Improving your memory seems like a very vague activity to many people. The good news is that you can work at improving your memory with little conscious effort.
Here are the simple guidelines for how you can get to work on improving your memory.
The more you concentrate on what you are doing, the more information you will be able to consciously retain in your memory. This is a very important fact to keep in mind. If, for example, you are studying, and you have plenty distractions, you are not going to remember much of what you are learning. Similarly, if you are not concentrating in class or during a lecture, your memory of that class or lecture will be less then what it could be, meaning that you will have to study harder.
The next super effective technique to remember information is association. I have used association for most of my high school career, and it made studying information and getting it to stick a breeze. The technique of association’s premise is this – associate things to things that you want to remember. It can be anything. Often times I had to memorize different lists of 30 or more items for exams. I used a story for each list, stringing the items together chronologically in their order. The more creative you can be in making up stories around information that you want to remember, the better the technique will work. It is much easier to remember a storey with a timeline and a logical succession of events then it is to remember 30 sometimes unrelated bits of information, be they names or numbers or places or words.
Even paragraphs become easy to remember when you connect keywords together in a logical sequence.

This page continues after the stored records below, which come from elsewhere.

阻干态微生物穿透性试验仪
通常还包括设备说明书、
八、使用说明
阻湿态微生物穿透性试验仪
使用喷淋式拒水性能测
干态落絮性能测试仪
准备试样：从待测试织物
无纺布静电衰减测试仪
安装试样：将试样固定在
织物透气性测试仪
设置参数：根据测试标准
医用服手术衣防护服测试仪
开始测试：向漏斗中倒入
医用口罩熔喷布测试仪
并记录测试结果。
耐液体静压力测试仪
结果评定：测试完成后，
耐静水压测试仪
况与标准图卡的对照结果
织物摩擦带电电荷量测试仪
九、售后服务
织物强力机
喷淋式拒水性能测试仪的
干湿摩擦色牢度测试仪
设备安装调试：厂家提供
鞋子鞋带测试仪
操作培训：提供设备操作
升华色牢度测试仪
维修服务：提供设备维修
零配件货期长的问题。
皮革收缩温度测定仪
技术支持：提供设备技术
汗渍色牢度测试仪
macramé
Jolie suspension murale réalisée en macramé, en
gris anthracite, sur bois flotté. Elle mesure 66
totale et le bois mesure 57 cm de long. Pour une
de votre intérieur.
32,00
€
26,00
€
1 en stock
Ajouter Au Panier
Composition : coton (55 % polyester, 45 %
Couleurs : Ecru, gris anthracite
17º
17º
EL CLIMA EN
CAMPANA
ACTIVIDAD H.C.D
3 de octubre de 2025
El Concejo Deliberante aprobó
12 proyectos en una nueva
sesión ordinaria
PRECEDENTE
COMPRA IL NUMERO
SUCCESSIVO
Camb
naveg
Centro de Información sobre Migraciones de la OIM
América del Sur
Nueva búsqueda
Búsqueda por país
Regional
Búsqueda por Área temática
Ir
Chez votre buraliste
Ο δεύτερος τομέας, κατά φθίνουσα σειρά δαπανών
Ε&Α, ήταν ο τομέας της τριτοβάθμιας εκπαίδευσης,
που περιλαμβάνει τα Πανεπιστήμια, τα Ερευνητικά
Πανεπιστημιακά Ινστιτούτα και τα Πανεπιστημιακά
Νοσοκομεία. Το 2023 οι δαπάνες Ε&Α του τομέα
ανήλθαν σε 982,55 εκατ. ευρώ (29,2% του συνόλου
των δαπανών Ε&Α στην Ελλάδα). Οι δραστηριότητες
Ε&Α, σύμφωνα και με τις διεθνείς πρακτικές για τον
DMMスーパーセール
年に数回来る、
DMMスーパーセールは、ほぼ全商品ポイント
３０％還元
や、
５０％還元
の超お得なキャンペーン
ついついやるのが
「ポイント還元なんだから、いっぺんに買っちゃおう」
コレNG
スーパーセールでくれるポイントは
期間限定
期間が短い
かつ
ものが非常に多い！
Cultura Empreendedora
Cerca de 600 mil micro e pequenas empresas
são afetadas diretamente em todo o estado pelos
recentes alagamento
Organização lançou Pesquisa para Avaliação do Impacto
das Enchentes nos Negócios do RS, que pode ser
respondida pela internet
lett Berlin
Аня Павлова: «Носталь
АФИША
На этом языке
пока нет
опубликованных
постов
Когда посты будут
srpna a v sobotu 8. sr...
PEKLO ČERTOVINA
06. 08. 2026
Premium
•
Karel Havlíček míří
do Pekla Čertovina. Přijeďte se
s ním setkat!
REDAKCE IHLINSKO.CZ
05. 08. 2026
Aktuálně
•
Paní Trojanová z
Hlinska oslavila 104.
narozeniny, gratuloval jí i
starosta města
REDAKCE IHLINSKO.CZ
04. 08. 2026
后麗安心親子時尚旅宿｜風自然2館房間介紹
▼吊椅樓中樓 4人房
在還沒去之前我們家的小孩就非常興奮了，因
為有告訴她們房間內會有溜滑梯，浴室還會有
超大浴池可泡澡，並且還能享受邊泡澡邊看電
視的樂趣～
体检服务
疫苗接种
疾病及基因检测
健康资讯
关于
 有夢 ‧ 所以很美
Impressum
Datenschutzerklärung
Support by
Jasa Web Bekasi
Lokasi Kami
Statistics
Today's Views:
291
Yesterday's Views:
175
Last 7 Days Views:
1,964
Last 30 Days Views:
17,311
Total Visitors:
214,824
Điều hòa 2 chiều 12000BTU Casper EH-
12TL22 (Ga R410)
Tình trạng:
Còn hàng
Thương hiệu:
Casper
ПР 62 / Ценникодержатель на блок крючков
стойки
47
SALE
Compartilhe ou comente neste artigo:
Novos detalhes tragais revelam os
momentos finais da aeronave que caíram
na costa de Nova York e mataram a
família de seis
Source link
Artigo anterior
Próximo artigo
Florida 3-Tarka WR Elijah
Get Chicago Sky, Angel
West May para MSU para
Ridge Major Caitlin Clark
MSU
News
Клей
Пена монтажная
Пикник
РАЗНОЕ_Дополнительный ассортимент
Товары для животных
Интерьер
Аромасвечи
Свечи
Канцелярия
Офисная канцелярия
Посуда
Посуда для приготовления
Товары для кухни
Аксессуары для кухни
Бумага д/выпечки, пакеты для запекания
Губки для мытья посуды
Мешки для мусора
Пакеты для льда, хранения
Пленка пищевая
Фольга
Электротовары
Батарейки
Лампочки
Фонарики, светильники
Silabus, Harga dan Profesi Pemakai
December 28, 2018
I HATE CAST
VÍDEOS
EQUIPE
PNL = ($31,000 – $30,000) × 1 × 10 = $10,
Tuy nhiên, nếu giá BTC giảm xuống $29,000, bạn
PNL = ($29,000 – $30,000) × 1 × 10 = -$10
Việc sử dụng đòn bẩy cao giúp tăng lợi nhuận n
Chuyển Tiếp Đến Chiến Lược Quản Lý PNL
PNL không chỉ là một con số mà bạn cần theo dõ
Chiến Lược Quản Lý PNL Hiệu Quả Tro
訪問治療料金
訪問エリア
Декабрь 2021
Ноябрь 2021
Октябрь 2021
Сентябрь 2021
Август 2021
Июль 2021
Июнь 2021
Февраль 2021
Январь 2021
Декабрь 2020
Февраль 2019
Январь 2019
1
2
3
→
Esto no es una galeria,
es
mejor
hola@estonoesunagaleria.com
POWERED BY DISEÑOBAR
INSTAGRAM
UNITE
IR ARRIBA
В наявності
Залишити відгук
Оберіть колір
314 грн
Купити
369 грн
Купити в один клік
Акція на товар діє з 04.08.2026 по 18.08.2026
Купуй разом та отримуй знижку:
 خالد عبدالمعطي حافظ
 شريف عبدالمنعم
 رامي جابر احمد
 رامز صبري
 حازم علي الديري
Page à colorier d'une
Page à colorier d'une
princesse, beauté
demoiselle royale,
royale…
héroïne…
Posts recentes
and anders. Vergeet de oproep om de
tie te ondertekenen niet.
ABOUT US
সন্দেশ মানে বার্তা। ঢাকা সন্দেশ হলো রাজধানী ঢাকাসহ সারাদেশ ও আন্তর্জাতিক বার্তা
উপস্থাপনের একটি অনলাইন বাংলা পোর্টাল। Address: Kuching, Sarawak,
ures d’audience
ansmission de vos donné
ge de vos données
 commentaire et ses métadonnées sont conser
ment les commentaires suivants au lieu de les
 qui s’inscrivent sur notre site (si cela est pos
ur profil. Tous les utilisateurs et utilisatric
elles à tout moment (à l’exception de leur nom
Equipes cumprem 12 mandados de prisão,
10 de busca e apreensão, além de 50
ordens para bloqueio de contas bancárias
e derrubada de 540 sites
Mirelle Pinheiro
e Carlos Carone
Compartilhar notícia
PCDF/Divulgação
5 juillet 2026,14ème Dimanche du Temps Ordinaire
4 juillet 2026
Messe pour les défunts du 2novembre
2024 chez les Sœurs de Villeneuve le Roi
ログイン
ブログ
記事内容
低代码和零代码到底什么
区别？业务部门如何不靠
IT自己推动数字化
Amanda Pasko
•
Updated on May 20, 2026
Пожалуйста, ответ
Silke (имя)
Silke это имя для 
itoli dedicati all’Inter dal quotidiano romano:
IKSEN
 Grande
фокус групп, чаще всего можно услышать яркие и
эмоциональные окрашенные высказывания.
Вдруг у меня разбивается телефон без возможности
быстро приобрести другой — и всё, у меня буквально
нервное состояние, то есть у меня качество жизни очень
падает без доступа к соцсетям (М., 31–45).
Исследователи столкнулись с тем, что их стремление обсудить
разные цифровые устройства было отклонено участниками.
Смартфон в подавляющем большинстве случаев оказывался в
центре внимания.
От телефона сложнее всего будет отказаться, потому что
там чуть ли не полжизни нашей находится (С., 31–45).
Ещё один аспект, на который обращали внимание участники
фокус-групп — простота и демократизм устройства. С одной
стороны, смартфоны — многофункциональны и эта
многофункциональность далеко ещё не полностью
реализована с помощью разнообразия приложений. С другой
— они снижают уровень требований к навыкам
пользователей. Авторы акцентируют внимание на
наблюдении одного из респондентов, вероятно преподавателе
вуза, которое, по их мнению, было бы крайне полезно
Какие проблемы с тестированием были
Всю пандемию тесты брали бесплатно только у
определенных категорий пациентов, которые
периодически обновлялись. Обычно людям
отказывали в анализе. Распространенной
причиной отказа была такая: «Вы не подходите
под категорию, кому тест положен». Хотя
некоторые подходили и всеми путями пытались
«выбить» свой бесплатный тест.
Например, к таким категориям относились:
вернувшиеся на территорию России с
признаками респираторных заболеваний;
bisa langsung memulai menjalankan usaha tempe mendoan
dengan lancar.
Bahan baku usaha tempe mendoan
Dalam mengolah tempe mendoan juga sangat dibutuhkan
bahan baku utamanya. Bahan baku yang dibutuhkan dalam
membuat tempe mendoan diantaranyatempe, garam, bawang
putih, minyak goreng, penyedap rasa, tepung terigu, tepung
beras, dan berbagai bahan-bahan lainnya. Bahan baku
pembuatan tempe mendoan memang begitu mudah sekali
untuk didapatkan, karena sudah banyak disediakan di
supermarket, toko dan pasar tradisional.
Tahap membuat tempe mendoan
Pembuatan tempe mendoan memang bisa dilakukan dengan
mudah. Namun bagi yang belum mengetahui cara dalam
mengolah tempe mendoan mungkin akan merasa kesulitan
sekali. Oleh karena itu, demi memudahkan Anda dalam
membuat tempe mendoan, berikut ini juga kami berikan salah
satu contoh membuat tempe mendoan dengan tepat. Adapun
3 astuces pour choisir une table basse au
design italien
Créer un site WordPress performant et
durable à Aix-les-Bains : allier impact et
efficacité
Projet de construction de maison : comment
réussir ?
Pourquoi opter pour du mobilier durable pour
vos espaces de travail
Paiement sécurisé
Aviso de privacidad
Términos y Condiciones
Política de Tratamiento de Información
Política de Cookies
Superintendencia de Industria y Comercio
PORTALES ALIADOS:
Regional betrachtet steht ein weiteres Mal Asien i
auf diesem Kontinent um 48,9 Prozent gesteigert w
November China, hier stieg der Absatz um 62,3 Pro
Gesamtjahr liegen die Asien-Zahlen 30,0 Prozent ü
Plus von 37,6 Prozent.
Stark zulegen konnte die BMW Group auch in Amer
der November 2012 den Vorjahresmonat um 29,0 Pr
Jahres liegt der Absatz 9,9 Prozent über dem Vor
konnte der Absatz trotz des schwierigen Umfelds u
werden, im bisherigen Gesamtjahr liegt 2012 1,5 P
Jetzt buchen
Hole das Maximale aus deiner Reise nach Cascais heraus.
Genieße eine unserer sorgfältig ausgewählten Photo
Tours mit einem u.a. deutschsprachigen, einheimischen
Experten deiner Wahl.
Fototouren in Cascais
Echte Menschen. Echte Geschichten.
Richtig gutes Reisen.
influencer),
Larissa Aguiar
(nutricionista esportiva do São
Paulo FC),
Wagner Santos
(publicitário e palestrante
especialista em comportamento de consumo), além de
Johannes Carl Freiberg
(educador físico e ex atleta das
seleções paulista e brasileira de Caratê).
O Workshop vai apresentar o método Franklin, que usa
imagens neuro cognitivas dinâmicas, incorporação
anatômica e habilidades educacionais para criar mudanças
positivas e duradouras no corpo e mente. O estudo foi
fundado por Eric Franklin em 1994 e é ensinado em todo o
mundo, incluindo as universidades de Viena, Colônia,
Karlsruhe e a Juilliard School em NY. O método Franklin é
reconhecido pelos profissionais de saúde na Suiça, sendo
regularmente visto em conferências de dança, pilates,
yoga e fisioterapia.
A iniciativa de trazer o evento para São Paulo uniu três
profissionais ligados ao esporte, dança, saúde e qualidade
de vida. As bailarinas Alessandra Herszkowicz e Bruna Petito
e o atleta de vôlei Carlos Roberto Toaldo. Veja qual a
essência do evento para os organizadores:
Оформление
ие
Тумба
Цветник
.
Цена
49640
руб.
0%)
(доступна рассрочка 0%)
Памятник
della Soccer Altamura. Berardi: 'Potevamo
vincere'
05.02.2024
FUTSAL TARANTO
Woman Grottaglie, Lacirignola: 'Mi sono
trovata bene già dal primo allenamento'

Using images, sounds, feelings and symbols to represent information in your imagination is the key. The more vivid you can make your imaginations, the easier it will be to recall at a later stage, sometimes even weeks or months later. Here are guidelines for creating effective associations:
- Use positive, pleasant images. Your brain often blocks out unpleasant ones
- Use vivid, colorful, sense-laden images - these are easier to remember than drab ones
- Use all your senses to code information or dress up an image. Remember that your assocoation can contain sounds, smells, tastes, touch, movements and feelings as well as pictures.
- Give your image three dimensions, movement and space to make it more vivid. You can use movement either to maintain the flow of association, or to help you to remember actions.
- Exaggerate the size of important parts of the image
- Use humor! Funny or peculiar things are easier to remember than normal ones.
- Similarly, rude rhymes are very difficult to forget!
- Symbols (red traffic lights, pointing fingers, road signs, etc.) can code quite complex messages quickly and effectively
As a basic example, you might link a lion and a polar bear together by imagining the polar in a swimming costume laughing at the lion that is freezing from the cold whether the polar bear is used to, and the lion, who is furious with embarrassment, wears a pink jacket. I have used association to remember anything from long lists of countries to names to currency exchange rates, weather predictions, to complex mathematical formulas used in calculus.